The holiday season is the perfect time to go visit friends and family from another city or invite them to come stay with you and your family for a few days. It’s also the perfect time to brush up on our social skills and etiquette. That’s why I’ve decided to make my list of tips about what to do and what not to do in order to be a good guest everybody will be happy to invite one more time. So, if you will be going somewhere soon, read this or forward it if you will be accepting visitors. Here’s 7 tips on how to do things right:
1. Discuss the Details
Starting the conversation with “We would like to come over for Christmas” is completely fine, as long as you elaborate the “We” part after that. Your host will assume the “We” stands for you, your husband and your kids so if you’re planning on taking your sister, mom or cousin with you, you have to say that and ask your host if he/she is okay with that. When it comes to the number of people that will be joining you in your stay, always be precise and keep your host updated if that number changes.
2. Be Precise
I honestly don’t mind flexible departure date but I like to know when can I expect my visitors. Excuse me but if you’re planning to be a day late or a day early, at least give me the heads up, because I don’t want to welcome you in my PJs or worst, get caught doing the last minute preparations. Yes, I am a human too – my house is not always crispy clean and I don’t always have matching sheets and pillow cases ready. My fridge is not always 100% full either and I have plenty of my own things to do. I will prioritize in order to make sure my guests don’t miss on anything while they are under my care but, in order to set the priorities and organize, I need information.
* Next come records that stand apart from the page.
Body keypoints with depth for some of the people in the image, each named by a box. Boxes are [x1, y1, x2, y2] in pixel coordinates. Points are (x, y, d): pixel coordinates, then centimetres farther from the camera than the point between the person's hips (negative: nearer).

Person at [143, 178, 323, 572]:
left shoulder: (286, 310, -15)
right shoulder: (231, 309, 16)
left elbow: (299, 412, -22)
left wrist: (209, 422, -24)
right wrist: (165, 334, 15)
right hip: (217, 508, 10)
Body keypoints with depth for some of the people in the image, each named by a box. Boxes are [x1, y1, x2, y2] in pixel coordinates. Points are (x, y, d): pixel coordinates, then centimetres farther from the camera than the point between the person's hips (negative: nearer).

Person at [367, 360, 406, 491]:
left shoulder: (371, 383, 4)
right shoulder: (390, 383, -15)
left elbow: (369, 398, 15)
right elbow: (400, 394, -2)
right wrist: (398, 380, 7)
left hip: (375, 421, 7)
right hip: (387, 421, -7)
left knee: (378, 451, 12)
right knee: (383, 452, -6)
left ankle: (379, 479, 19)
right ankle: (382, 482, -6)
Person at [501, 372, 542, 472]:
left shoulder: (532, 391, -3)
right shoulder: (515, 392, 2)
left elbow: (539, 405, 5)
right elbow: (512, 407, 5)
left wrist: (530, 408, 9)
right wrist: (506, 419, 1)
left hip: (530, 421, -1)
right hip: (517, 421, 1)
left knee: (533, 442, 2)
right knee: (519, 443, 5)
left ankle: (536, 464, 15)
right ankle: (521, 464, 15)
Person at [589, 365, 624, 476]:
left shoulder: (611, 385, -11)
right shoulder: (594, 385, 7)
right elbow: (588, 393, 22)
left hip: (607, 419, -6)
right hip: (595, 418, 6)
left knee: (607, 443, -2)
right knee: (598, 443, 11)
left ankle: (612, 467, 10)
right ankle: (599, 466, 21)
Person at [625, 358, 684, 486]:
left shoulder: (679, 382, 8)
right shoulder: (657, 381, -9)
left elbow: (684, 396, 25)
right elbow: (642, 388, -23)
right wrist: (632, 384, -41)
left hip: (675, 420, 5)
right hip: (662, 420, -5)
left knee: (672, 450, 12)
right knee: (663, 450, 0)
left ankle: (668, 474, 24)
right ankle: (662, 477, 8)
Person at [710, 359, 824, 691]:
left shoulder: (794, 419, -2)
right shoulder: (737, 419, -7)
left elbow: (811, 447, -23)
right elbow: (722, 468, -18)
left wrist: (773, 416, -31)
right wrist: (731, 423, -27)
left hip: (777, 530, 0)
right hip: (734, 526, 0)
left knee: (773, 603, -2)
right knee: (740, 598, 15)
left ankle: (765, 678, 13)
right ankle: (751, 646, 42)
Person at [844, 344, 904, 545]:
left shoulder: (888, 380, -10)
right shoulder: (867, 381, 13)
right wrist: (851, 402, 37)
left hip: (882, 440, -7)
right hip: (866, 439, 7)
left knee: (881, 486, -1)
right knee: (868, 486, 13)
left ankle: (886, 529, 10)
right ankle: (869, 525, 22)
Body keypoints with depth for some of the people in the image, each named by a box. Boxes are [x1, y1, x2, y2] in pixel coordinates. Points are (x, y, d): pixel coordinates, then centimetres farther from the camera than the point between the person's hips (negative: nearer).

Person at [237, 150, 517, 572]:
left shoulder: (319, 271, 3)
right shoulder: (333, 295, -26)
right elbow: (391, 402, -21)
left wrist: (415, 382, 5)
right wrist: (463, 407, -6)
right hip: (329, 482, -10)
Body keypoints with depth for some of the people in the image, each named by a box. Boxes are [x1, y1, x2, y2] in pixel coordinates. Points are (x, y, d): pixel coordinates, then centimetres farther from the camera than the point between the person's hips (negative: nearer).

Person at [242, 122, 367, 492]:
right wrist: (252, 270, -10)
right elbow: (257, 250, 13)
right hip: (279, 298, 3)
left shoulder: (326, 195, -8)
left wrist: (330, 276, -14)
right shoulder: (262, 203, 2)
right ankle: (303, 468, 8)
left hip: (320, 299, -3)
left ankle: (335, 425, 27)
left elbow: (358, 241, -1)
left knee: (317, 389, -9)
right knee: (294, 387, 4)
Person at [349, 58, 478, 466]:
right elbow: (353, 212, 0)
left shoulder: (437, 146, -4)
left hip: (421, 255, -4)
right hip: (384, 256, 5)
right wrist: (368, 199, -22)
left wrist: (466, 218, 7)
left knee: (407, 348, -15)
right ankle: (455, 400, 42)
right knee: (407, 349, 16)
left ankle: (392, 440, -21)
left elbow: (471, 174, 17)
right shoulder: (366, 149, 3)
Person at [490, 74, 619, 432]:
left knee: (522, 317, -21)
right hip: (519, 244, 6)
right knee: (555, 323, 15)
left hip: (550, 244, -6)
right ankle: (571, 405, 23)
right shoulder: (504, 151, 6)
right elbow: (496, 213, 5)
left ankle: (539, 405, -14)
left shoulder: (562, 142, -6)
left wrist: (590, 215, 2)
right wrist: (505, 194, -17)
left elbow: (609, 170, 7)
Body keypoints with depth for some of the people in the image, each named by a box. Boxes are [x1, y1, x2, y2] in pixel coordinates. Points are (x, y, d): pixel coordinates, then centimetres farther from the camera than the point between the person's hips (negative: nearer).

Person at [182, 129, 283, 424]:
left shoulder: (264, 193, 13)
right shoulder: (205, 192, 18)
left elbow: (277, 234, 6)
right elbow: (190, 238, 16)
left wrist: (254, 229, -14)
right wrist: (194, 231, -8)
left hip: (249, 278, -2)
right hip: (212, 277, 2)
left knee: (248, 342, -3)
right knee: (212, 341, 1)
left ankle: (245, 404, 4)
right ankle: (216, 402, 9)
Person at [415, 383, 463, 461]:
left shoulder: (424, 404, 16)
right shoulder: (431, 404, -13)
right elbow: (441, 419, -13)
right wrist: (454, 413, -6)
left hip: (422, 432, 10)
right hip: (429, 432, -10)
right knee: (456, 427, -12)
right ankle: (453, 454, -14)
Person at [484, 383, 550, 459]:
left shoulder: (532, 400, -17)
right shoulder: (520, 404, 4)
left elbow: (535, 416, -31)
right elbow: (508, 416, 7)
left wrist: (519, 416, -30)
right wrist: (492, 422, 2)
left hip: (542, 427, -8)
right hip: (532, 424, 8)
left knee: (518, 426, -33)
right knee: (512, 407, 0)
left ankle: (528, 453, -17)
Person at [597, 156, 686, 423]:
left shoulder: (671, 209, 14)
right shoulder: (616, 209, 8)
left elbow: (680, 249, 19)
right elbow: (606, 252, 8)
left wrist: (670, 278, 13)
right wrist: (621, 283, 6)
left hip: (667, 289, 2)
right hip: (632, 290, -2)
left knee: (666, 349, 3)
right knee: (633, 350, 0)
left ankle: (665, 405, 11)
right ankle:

Your hosts will make sure you feel comfortable and have your private space to relax, even if that means they are the ones to be sleeping on a couch. They will most likely plan some events and outings and tell you where to go or what to do to make your stay interesting in case they have to leave you alone to go to work. Accept these gestures and don’t try to impose your own rules or go out on your own whenever you feel like it. Try not to wake them up if you are the early bird and don’t make them stay up with you if you like to stay up late. If there is a sight or any other thing you want to see, feel free to say that and I’m sure they will be happy to take you there.
4. Tell Your Kids to Behave
A friend of mine insisted I add this tip and include her bad experience. So, she is living alone and she had a married friend coming over for weekend with the hubby and their kid. The 6-year-old boy has literally demolished my friend’s apartment! He broke everything he could reach, demanded to be fed with chocolate chip cookies every few hours, threw around food he didn’t like… and the parents just laughed and insisted that’s his normal behavior and that he’s just a kid. Does that sound like anybody you know? Hope not!
5. You Behave
Pick up after yourself even if you don’t normally do that at home. I, personally, don’t scrub the tub with Ajax after every single shower but I insist on doing so whenever I’m staying in somebody else’s home. I make sure my shampoo, conditioner, shower gel and razor are not left lying around opened and I return borrowed things (toothpaste, hair dryer) back to their original place. Why? Because when there is lot of people are living in the same space, mess is created very easily.
6. Take the Hint
If you haven’t specified the departure date, make sure you recognize when it’s the good time to leave. No self-respecting host will ever tell you, “Go home, I have stuff to do” but, sometimes, unpredictable stuff like urgent business meetings and important projects, may happen. A business call here and there is OK but, if you see your host is getting busier and busier, start packing the bags, thank him/her for a lovely time and leave.
7. Ask, Ask, Ask
“May I use your phone? May I use your Internet? May I use your computer?” Always ask before you help yourself with anything that’s not yours. If you’re visiting family, you probably won’t have to seek permission to use every single thing, but still ask the first few times and keep asking until they tell you you’re free to use anything you need.
And, finally, don’t forget the presents! Bring flowers for the lady, a drink for the gent and chocolate for the kids. Hope these tips were enough to remind us all what being a good guest really stands for. So, will you be hosting somebody for Christmas? Or, maybe you are the visiting one? Tell me, have you ever had a very positive or a very negative experience with your guests?